A buddy of mine and I kicked this around at lunch yesterday. I'm no huge Lane Kiffin supporter... I just think that USC is going to be a lot better than folks give them credit for. True, beating the crap out of Hawaii doesn't show much, but when I watched the final two quarters last night, I was pleasantly surprised that they didn't get conservative with Hawaii and just kept stretching the field and scoring points. Good for them... I hope they carry that through the season and are just a total wrecking ball for folks BCS hopes this year to make a point that they're still the real deal, even with coach Carroll gone to Seattle.

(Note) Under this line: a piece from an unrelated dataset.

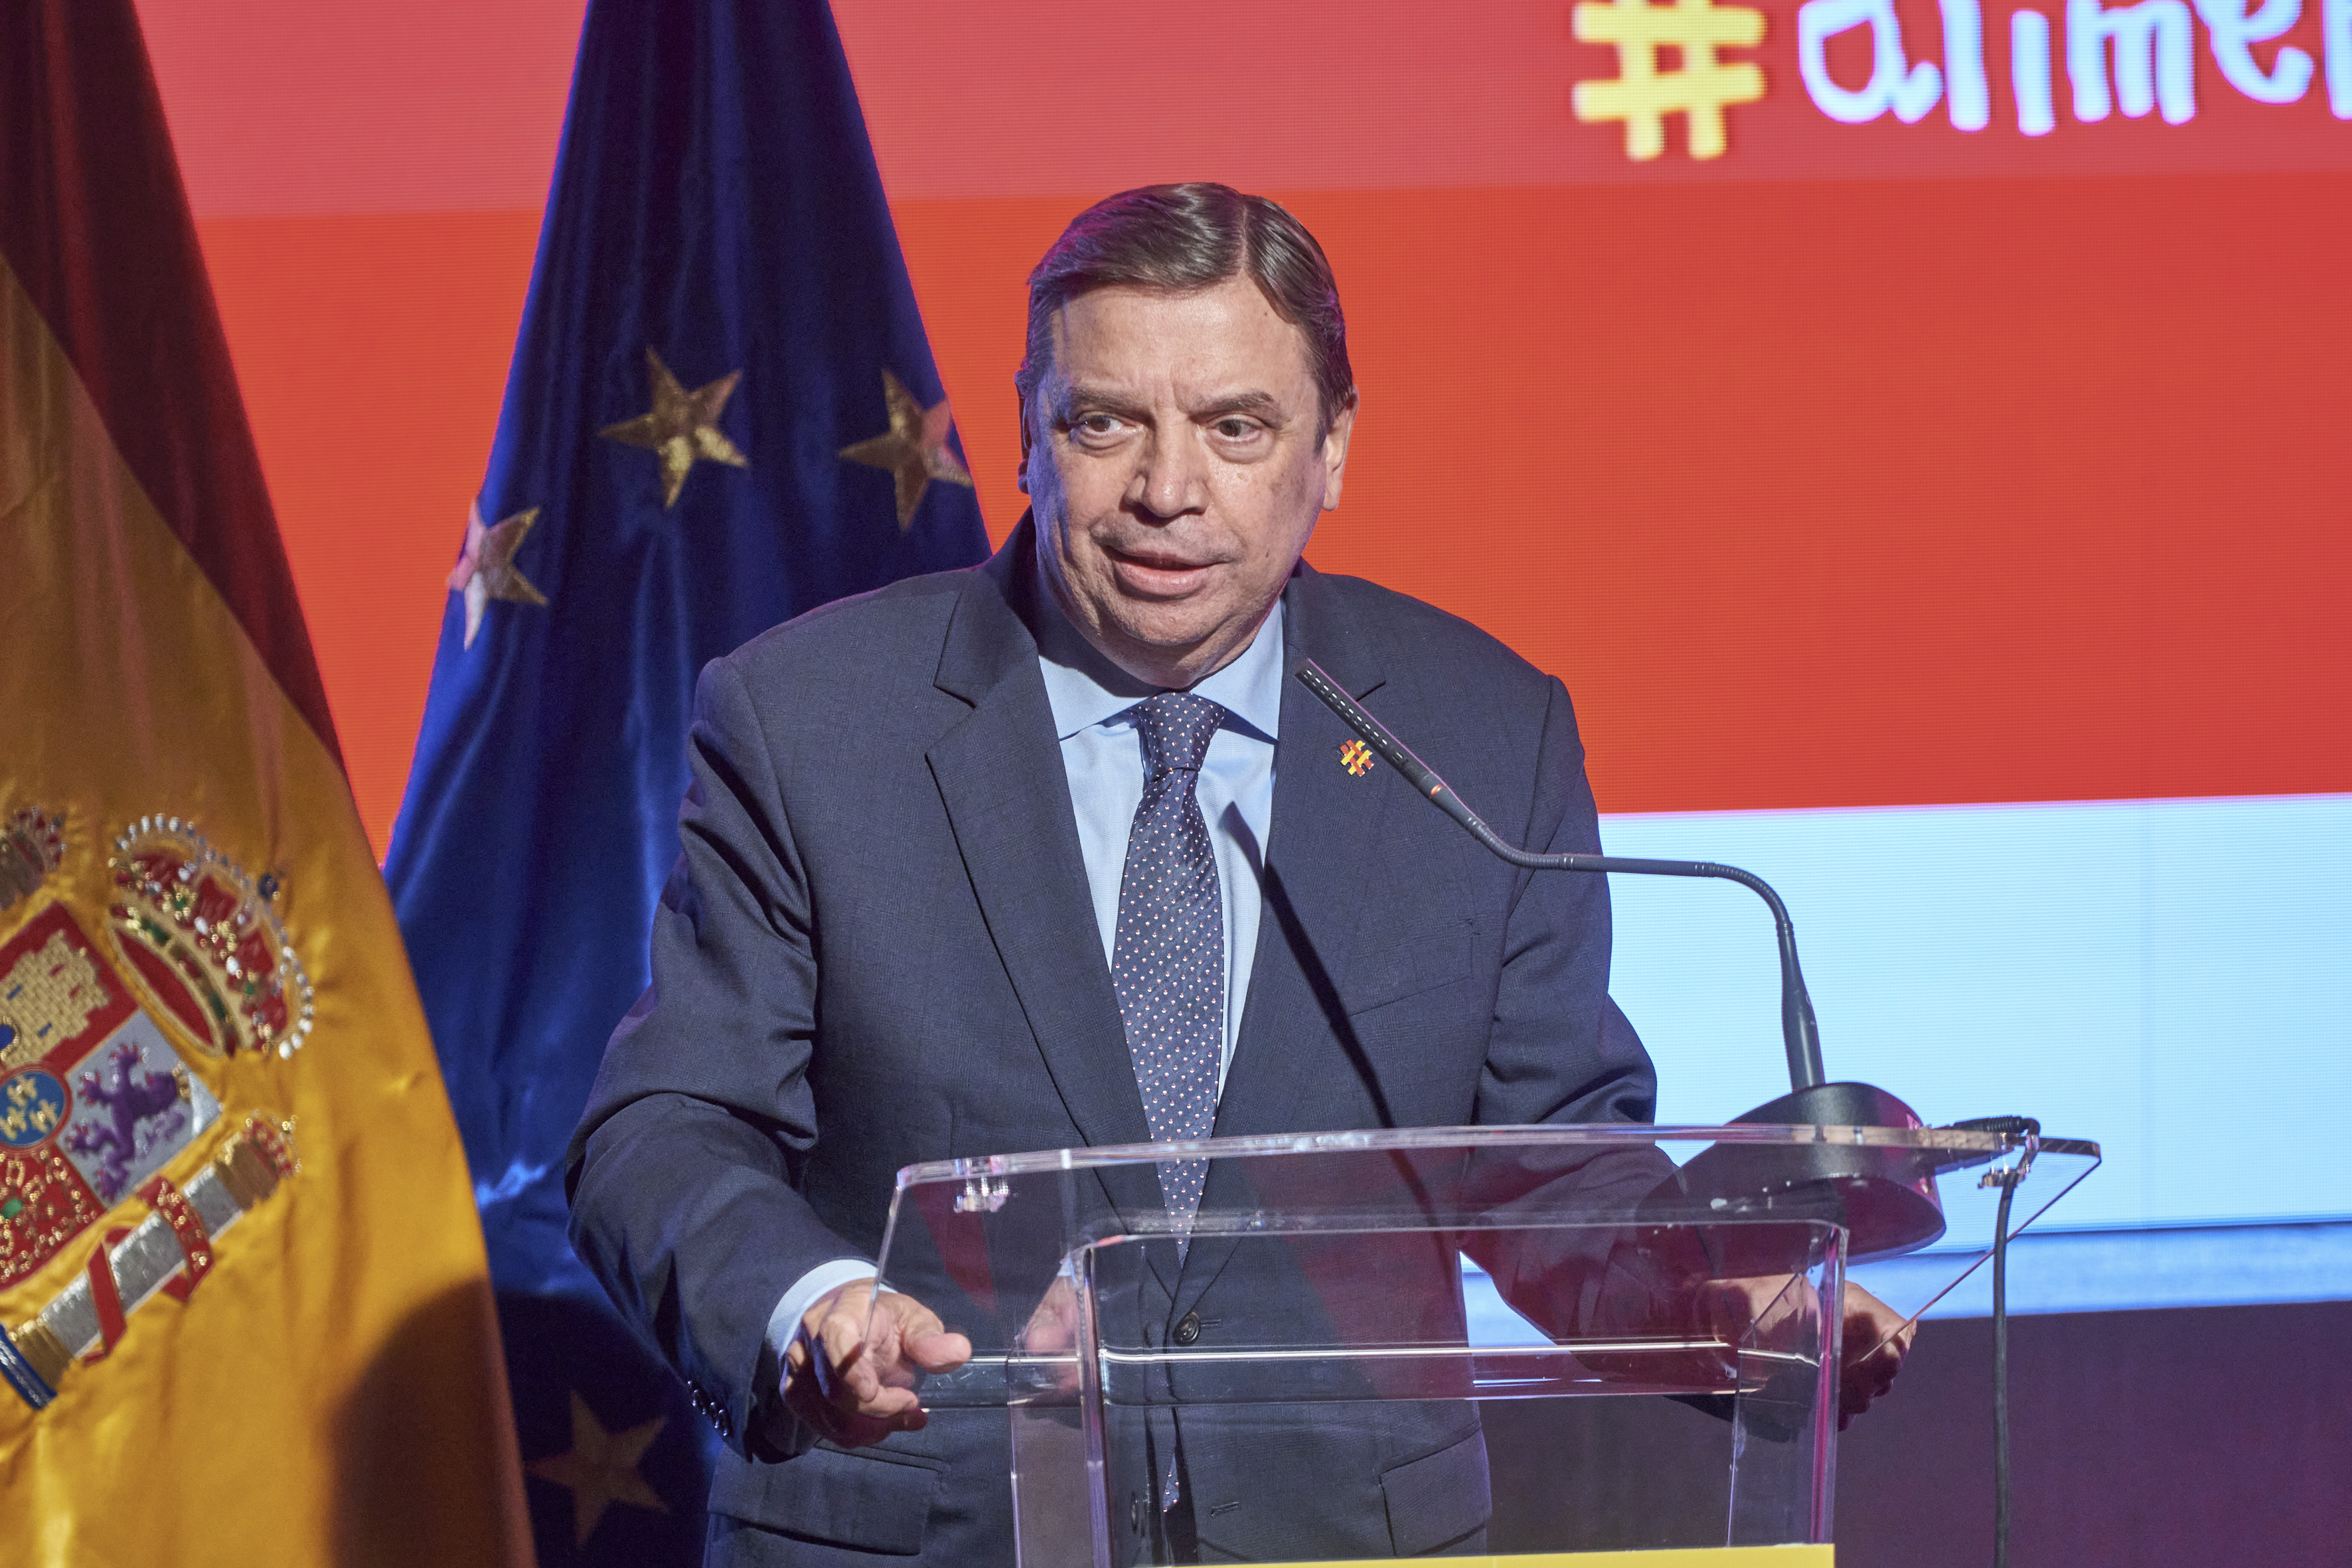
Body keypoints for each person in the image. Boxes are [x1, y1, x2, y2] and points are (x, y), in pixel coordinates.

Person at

He and the boosters or whoever may have cost the program with their indescretions but the kids can still play and will still play... and play well, much to the disappointment and chagrin of opponents expecting to catch USC in a down year.


----------



## Chaser (Sep 28, 2007)

If I understood your original question correctly, HND, it wasn't that you are wondering why Utah fans are excited to join the Pac-12, but more that they are excited to join at a time when USC is down and out (kinda). 

Here is my take on that:

There is always going to be some butterflies and apprehension when stepping into a "promotion" of any sort. Questions like "can I do it?" or "can they really compete?" are always going to be in the back of the mind of the person/team promoted, and those who support them. Considering the juggernaut that USC has been the last few years, it may seem a bit more comforting for some that they are less-potent, and potentially easier to deal with. Imagine it like this- you start a new job where you know the boss has a lot of expectations, but the boss has a vacation for the first 2 weeks you are there, giving you time to learn the ropes, and acclimate yourself to the system before he returns. When he comes back, you are well-integrated, and more confident in what you are doing, thus less intimidated by the boss. 

USC has more or less been the boss of the Pac-10 for the last few years. With them "out of the office" or "available by phone only", so to speak for a couple years, I think some fans find this less-intimidating as Utah joins the conference. As for the players/organization, I can't speak for them, but I get the impression they have a "bring it on" type attitude. They seem confident to take on the challenge, and anxious to show what they've got, regardless of whether USC is full-strength or not.


----------